EXERCISE TEXT ->
Segment Open

Neurons within the brain’s visual processing and coordination network are often damaged when a concussion occurs, which is why many people experience symptoms such as dizziness and vertigo in addition to cognitive dysfunction such as memory loss. Repetitive injury over time and evaluating the ‘pathway’ of a patient’s symptoms help us find patterns that match the stages of CTE and distinguish it from other conditions.
Recurring #concussions can cause CTE, a #neurodegenerative disease that spreads through the brain in the same way you ride the train. Learn how it affects mood and movement over time: https://bit.ly/3o9G0Mt.Click to Tweet
Aging and genetics can increase the risk of CTE.
A key reason we see higher rates of neurodegeneration in older populations is because aging is a long, slow neurodegenerative process. It’s natural “wear and tear” on the brain. My 99-year-old grandmother, for example, does not have dementia but she can’t remember things as well as she did 20 years ago—however, she recalls the 1920s perfectly.
Not everyone who experiences recurring brain trauma develops CTE, so genetics are likely another factor. Research is underway to identify genes that increase a patient’s risk of CTE in the same way that the APOE-e4 gene increases the risk of Alzheimer’s disease; the same gene may also increase the risk of CTE.
Humans are living longer than ever before, but natural selection hasn’t caught up with today’s average life expectancy. Gene variants that could protect against age-related diseases aren’t typically passed on because there hasn’t been a need until relatively recently, in respect to longevity.
A collaborative approach to cognitive care.

Segment Closed

[Collection entries]
Segment Open

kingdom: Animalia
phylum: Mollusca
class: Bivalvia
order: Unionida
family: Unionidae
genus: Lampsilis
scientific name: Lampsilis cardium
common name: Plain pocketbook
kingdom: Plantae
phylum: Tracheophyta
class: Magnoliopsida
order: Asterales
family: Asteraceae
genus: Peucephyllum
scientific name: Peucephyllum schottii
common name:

Segment Closed
Segment Open

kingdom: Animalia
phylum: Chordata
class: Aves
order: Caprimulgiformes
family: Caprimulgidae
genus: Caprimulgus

Segment Closed
Segment Open

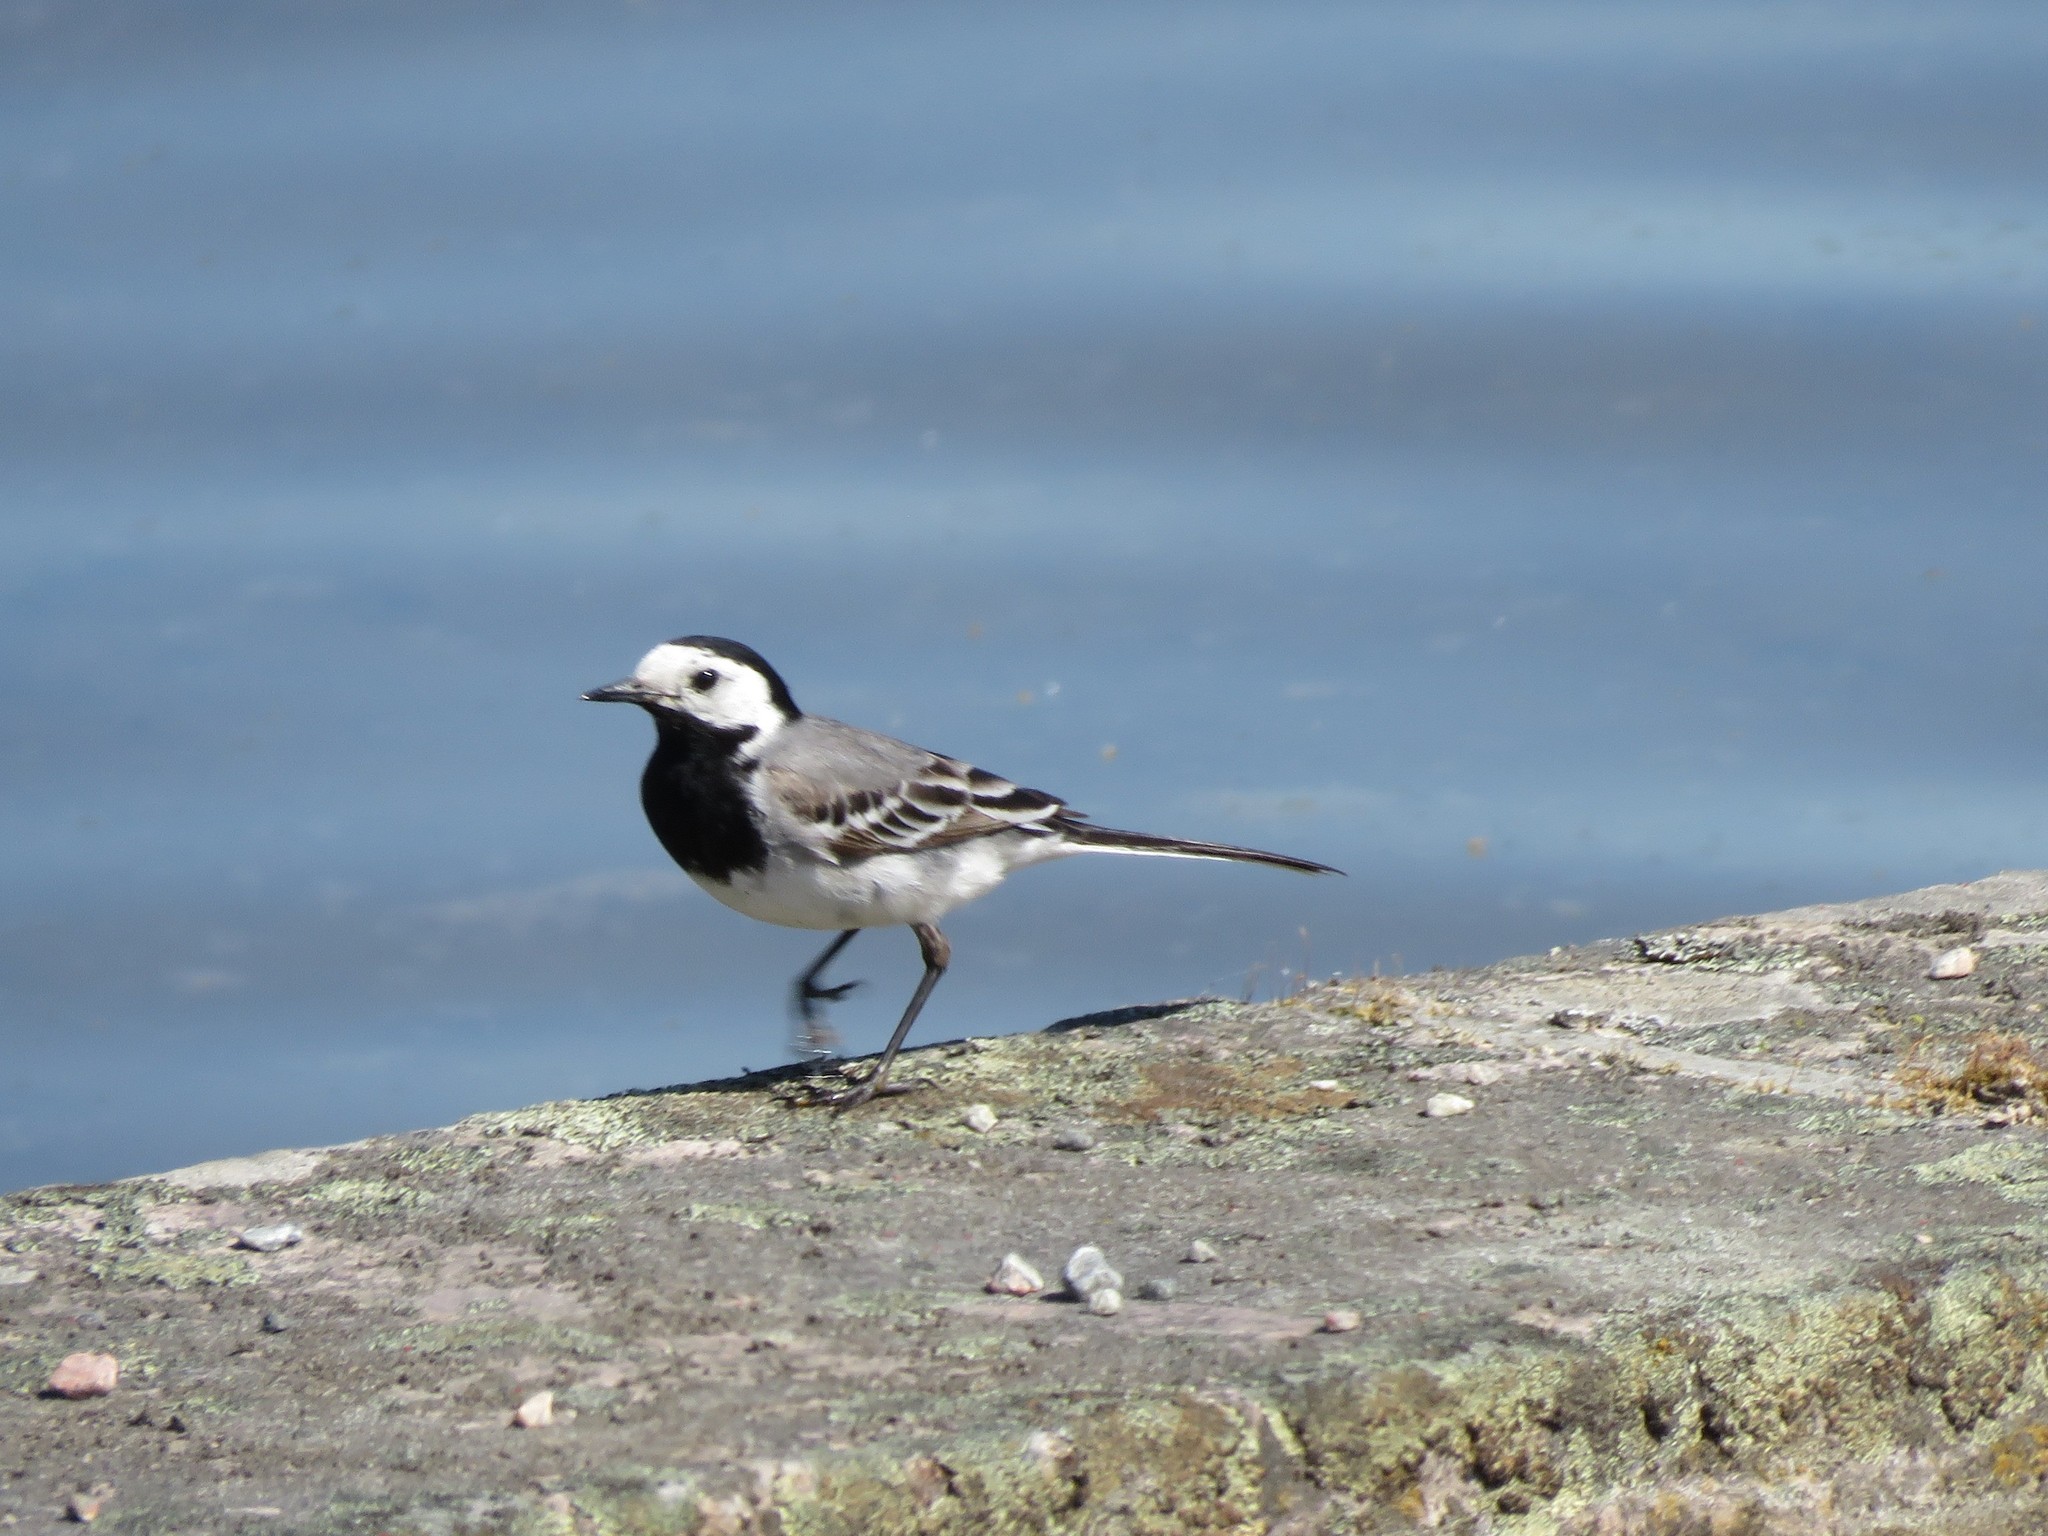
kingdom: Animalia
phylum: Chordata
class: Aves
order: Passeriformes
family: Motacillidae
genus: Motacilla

Segment Closed

WORK TASK 1 -> Return the part of the passage on CTE starting at "Humans are living" and ending at "to cognitive care.", copied word for word.
WORK TASK 2 -> Resume the passage on CTE after its last sentence and continue it.

EXERCISE RESULT 1 ->
Humans are living longer than ever before, but natural selection hasn’t caught up with today’s average life expectancy. Gene variants that could protect against age-related diseases aren’t typically passed on because there hasn’t been a need until relatively recently, in respect to longevity.
A collaborative approach to cognitive care.

EXERCISE RESULT 2 ->
Managing emotions can be difficult at any age. It gets even harder when concussions continually disrupt the networks your brain uses to help you control them—especially later in life when you’re living with more challenges.
We can’t completely avoid the risk of concussion, but we can minimize it through safer sports equipment and practices, educating more people about the long-term effects of concussions, and providing exceptional concussion recovery care.
A multidisciplinary approach is critical. With physical and occupational therapists, social workers, psychologists, and neurologists working together as a team, we have a better chance of catching early warning signs such as mood and memory changes.
Neuropsychological testing is one of the best ways to assess brain function and help us understand which brain networks are being affected by cell degeneration. It evaluates everything from reasoning and reading to problem-solving and personality shifts.
Future goals: Biomarkers and better brain imaging.
Several studies are looking to develop effective testing methods based on biomarkers such as spinal fluid and blood. Some research has found that people who have concussion damage have higher levels of certain proteins in their blood: tau, neurofilament light, and glial fibrillary acidic protein. Developing standard tests for these protein levels could help us detect CTE in living patients.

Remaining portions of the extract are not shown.